**** Provided passage ****

[sdiy] A question about regulator noise figures

Mike Bryant mbryant at futurehorizons.com
Tue Mar 16 02:55:29 CET 2021


Another thing to consider is do you really need a well regulated voltage, or in fact would a lower noise floor than the regulator can give at the expense of poorer regulation, be better ?   A compound darlington transistor with base fed by a resistor and capacitor to ground to form a capacitance multiplier, with a zener across the capacitor to give some sort of voltage regulation, can be better in some applications provided you don't need a fast dynamic response to load changes.

****

Assignment >> In the post about regulator noise figures, what goes across the capacitor in the capacitance multiplier to give some voltage regulation?

**** Given data ****

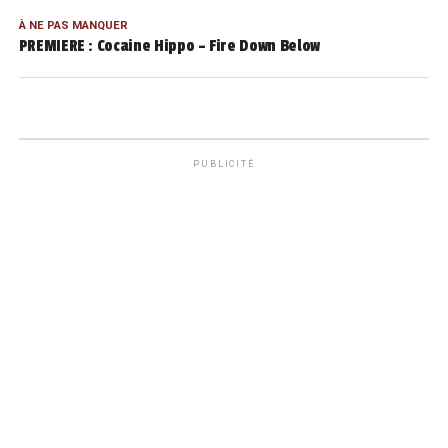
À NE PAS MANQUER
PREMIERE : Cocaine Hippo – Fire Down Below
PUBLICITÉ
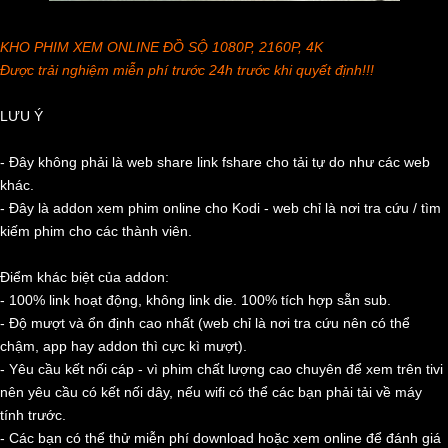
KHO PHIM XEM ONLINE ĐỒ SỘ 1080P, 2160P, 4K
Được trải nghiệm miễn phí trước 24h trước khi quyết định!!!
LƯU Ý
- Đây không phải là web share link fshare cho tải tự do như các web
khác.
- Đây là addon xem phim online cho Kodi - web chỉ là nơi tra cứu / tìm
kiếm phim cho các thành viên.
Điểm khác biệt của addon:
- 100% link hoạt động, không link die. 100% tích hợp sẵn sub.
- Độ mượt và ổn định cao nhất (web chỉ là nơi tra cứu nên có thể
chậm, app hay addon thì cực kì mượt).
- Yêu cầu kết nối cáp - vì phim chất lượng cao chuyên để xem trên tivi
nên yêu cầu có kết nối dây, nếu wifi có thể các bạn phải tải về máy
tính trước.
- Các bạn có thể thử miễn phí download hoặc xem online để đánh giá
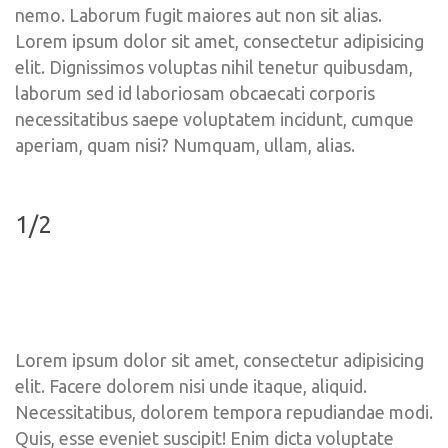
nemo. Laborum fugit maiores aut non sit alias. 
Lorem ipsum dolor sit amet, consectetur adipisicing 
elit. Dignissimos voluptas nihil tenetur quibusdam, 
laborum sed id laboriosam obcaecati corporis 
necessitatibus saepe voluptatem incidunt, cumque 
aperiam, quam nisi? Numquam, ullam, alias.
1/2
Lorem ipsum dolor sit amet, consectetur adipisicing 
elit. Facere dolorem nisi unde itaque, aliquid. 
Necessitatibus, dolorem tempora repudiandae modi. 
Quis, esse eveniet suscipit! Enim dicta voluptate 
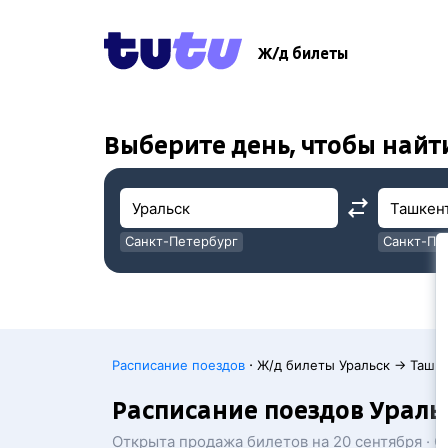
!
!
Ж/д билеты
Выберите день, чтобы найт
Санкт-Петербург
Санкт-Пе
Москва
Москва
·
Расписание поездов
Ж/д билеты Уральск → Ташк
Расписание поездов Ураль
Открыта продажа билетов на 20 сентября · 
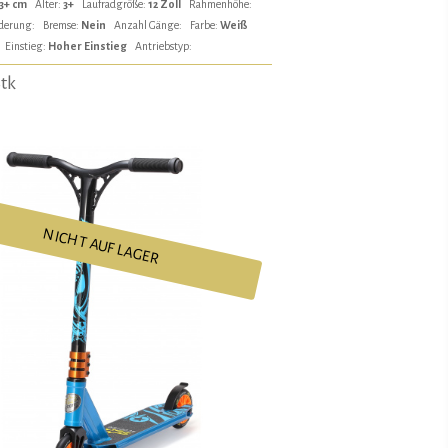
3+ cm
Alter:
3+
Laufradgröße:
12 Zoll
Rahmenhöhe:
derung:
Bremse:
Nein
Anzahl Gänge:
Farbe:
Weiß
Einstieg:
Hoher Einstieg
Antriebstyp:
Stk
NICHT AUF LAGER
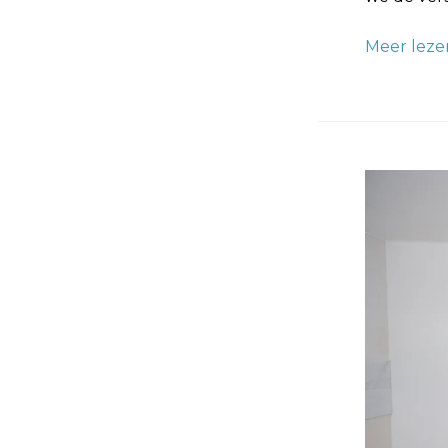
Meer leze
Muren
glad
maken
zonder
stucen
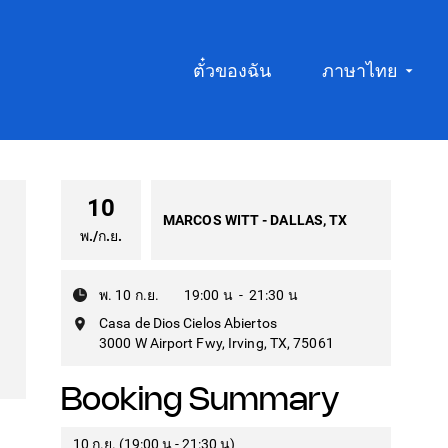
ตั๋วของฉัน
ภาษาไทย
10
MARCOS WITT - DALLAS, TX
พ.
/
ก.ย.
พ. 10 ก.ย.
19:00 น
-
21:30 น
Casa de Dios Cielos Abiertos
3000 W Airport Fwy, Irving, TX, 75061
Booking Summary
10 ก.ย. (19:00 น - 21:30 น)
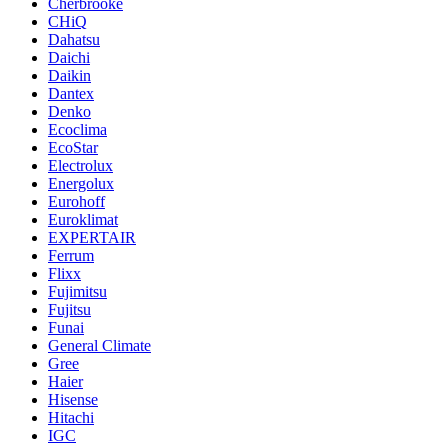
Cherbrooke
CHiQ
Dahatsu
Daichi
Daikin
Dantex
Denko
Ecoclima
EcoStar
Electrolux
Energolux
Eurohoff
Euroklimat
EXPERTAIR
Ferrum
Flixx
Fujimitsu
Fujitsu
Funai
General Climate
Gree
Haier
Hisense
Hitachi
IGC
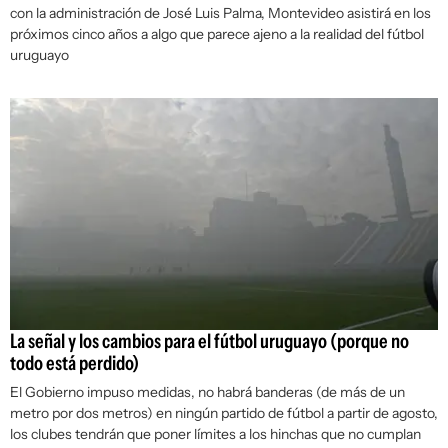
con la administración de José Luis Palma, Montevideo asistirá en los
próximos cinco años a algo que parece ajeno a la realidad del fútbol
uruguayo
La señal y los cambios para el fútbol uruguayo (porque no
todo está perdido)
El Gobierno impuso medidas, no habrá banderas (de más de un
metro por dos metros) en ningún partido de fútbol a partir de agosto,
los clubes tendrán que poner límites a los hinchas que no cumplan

****
**** Given data ****

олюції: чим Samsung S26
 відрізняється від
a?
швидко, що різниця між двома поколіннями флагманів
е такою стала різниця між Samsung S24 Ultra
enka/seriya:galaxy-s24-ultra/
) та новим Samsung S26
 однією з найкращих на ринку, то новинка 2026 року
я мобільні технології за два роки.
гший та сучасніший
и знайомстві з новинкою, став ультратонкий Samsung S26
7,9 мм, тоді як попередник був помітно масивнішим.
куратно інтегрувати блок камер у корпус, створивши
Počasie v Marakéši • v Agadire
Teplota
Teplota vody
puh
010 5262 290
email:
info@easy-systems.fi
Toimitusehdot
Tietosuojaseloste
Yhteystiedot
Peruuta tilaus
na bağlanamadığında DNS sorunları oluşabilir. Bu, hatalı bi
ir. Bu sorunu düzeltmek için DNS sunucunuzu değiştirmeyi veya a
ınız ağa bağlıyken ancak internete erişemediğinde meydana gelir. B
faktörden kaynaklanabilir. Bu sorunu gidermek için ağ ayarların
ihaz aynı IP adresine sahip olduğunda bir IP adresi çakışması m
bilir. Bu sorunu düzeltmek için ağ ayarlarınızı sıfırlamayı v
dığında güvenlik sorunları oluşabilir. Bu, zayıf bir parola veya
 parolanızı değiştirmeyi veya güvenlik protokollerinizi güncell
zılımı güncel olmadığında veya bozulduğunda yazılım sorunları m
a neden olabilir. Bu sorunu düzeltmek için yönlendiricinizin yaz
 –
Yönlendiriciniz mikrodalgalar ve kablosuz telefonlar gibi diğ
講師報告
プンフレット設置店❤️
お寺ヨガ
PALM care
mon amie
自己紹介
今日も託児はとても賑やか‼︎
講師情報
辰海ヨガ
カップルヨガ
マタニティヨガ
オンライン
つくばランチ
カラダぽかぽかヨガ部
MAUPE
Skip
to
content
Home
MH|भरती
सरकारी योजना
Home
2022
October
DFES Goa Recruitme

****
**** Given data ****

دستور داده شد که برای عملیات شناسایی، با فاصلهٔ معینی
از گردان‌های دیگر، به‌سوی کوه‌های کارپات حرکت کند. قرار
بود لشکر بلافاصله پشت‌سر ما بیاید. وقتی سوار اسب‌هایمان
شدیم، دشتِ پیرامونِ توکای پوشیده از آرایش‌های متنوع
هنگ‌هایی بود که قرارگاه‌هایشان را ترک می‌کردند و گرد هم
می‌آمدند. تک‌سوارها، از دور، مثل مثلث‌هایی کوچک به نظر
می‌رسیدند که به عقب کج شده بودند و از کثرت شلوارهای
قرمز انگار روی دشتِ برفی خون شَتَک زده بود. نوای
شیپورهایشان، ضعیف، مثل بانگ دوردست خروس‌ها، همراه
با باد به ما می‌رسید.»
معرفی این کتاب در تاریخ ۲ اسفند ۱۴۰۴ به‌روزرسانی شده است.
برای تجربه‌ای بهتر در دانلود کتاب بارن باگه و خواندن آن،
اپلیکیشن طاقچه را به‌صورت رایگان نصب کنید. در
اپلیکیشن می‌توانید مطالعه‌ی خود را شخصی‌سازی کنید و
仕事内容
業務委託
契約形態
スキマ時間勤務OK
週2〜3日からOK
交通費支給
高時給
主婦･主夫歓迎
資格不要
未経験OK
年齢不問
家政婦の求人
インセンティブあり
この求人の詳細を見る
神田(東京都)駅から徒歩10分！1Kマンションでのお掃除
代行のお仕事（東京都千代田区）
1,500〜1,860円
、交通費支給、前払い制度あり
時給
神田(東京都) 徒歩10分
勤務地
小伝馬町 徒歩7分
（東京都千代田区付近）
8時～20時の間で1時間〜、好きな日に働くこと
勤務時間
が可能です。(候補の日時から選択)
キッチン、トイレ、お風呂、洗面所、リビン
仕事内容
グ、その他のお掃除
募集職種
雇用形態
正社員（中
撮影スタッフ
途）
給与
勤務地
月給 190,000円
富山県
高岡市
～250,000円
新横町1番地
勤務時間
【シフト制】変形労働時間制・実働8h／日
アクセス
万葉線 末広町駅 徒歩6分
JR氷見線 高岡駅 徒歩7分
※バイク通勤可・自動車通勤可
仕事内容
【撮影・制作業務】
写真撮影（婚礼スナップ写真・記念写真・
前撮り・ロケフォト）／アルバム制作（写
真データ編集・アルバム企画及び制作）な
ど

****

Answer to the problem >> A zener.